By emphasising discontinuity and dissensus, and by pursuing an experimental and speculative mode of analysis, this schizoanalysis aims to facilitate metamorphosis within the university’s current conjuncture, rather than forcing closure through diagnosis of its current paradigm. Rather than positing ‘The Conflict of the Faculties’ as a master narrative and pure reason the university’s transcendental signified, which the neoliberal University commodifies, we seek to account for how rationality has fetsihised various uniersity models at the expense of broader flows of desire. If we remain anchored in the model of the model, we misread emergent transformations as the model’s deconstruction and thus cloak the generative forces the model itself over-codes.

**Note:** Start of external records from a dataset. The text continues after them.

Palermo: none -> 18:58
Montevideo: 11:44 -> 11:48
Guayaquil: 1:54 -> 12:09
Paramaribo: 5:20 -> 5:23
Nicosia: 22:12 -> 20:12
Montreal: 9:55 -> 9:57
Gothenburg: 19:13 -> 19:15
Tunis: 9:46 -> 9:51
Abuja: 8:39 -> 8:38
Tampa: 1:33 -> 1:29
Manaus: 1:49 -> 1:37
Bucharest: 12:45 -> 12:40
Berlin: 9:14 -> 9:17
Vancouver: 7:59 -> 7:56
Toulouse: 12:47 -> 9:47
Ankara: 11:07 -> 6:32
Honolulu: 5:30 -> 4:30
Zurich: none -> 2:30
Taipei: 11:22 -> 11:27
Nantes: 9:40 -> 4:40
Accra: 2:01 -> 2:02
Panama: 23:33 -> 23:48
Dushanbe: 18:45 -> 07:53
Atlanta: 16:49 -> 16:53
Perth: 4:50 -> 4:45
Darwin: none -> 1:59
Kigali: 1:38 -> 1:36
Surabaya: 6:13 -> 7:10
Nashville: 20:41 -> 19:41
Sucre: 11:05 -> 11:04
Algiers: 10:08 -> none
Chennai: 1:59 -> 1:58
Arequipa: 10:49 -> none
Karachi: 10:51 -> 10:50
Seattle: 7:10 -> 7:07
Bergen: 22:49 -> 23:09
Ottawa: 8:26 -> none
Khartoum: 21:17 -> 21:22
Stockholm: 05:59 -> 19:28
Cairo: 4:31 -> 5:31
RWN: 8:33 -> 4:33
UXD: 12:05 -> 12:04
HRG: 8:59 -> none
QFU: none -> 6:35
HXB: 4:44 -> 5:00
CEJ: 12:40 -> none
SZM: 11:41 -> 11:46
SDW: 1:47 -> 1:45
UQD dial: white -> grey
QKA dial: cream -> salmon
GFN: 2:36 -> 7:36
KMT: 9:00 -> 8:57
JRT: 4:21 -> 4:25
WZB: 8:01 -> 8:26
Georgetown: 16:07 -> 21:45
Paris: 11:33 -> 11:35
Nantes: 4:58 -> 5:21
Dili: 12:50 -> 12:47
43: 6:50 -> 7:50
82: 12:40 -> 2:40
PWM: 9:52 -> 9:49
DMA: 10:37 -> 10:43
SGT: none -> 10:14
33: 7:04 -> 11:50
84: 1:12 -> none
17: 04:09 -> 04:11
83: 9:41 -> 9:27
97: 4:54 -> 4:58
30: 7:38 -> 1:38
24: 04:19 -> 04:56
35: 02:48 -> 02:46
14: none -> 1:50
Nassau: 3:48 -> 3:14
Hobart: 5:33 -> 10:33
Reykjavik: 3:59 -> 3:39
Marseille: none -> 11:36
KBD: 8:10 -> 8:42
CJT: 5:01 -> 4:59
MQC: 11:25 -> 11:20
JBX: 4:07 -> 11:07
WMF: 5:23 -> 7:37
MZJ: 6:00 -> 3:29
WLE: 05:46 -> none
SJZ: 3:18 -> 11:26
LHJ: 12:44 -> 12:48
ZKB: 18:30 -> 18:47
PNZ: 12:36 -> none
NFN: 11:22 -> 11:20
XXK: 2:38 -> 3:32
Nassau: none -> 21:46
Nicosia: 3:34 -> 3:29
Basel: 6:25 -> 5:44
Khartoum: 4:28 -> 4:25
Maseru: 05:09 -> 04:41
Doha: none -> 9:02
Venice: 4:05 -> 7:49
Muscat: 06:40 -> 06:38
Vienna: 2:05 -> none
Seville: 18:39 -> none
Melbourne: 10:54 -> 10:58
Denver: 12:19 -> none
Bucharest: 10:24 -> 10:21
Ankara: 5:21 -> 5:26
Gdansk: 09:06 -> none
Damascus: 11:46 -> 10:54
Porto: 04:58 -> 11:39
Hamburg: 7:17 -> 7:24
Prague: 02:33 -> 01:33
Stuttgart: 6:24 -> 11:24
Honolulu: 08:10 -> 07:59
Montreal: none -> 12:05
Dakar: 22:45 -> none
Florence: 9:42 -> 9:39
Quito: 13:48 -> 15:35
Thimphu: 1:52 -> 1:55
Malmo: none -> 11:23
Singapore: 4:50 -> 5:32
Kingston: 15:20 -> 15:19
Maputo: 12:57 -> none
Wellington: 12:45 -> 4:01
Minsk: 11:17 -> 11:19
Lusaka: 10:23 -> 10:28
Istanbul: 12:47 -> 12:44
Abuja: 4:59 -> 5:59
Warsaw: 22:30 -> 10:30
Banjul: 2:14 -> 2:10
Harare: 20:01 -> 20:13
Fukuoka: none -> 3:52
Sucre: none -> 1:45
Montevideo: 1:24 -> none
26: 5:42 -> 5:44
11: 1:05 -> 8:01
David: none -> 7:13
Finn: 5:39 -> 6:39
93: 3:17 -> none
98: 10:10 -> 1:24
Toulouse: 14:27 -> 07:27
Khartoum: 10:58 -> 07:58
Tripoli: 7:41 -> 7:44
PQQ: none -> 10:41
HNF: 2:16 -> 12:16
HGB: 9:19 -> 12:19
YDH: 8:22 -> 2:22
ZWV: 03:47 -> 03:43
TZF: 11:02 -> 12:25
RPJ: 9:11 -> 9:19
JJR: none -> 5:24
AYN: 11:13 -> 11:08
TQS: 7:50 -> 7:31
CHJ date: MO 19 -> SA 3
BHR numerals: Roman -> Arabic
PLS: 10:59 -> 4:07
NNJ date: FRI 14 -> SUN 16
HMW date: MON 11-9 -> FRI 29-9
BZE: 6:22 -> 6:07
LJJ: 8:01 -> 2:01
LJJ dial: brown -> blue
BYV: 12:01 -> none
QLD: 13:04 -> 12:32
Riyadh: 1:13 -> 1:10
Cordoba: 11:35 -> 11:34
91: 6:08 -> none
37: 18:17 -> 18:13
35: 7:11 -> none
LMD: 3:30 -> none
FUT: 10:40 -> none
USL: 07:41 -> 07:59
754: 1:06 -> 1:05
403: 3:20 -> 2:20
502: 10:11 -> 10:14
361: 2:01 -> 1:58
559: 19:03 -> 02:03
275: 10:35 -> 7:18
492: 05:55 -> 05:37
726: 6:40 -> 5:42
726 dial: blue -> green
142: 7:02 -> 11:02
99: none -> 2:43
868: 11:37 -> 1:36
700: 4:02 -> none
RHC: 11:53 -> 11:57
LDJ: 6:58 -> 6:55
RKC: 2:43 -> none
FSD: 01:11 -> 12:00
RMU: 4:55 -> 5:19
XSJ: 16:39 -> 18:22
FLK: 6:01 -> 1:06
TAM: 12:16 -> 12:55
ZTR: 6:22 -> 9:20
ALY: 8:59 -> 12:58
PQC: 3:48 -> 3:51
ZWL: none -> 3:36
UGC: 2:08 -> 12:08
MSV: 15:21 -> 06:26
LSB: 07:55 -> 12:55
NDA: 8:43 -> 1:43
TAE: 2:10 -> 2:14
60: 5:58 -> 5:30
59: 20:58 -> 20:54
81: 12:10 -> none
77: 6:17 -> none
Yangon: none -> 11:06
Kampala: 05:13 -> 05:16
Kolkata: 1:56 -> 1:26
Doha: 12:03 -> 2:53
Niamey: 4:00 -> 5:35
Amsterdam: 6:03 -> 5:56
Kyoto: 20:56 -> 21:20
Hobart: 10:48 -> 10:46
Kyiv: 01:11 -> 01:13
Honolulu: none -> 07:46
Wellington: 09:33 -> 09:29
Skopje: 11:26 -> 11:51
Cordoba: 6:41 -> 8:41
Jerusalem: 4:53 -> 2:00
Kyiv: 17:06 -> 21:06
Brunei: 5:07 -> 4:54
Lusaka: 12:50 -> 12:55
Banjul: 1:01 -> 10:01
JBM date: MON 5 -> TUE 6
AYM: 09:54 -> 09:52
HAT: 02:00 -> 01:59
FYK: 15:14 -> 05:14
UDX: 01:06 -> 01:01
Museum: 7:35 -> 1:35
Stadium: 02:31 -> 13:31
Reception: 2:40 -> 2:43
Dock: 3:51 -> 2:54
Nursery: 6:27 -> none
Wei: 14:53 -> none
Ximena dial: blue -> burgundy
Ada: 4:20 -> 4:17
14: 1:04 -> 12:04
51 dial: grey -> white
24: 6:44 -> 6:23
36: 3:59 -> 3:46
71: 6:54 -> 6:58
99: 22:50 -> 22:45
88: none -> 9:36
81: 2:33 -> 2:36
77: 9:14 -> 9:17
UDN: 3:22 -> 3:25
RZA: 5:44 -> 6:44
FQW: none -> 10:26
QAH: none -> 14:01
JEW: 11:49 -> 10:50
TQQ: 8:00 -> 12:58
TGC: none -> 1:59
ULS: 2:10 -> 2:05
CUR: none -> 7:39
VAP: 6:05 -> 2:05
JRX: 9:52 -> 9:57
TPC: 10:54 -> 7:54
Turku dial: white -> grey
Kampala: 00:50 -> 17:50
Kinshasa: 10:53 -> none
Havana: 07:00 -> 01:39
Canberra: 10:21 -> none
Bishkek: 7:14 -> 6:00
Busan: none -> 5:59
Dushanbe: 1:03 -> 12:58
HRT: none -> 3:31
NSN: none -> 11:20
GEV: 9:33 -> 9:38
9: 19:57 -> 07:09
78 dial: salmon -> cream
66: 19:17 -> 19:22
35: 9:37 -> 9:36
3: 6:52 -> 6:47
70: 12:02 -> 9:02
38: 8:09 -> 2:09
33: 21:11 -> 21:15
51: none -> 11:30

Following Deleuze and Guattari’s (1988) famous comparison of the root systems of trees and rhizomes, one could equate this teleology of university models to the tree or root, which ‘plots a point, fixes an order’ (7). To disrupt this succession of dominant-hegemonic university images we must perhaps begin thinking more rhizomatically. Schizoanalysis, for Deleuze and Guattari begins by contrasting the map and the tracing. The tracing models; it organises and stabilises, coalescing heterogeneous processes into a stable overcoding image. Alternately, the map ‘is connectable in all of its dimensions; it is detachable, reversible, and susceptible to constant modification’ (Deleuze and Guattari 1988 , 13). Rhizomatic connectivity sustains multiplicity, combines distinct places and times, and facilitates acts of recombination (557).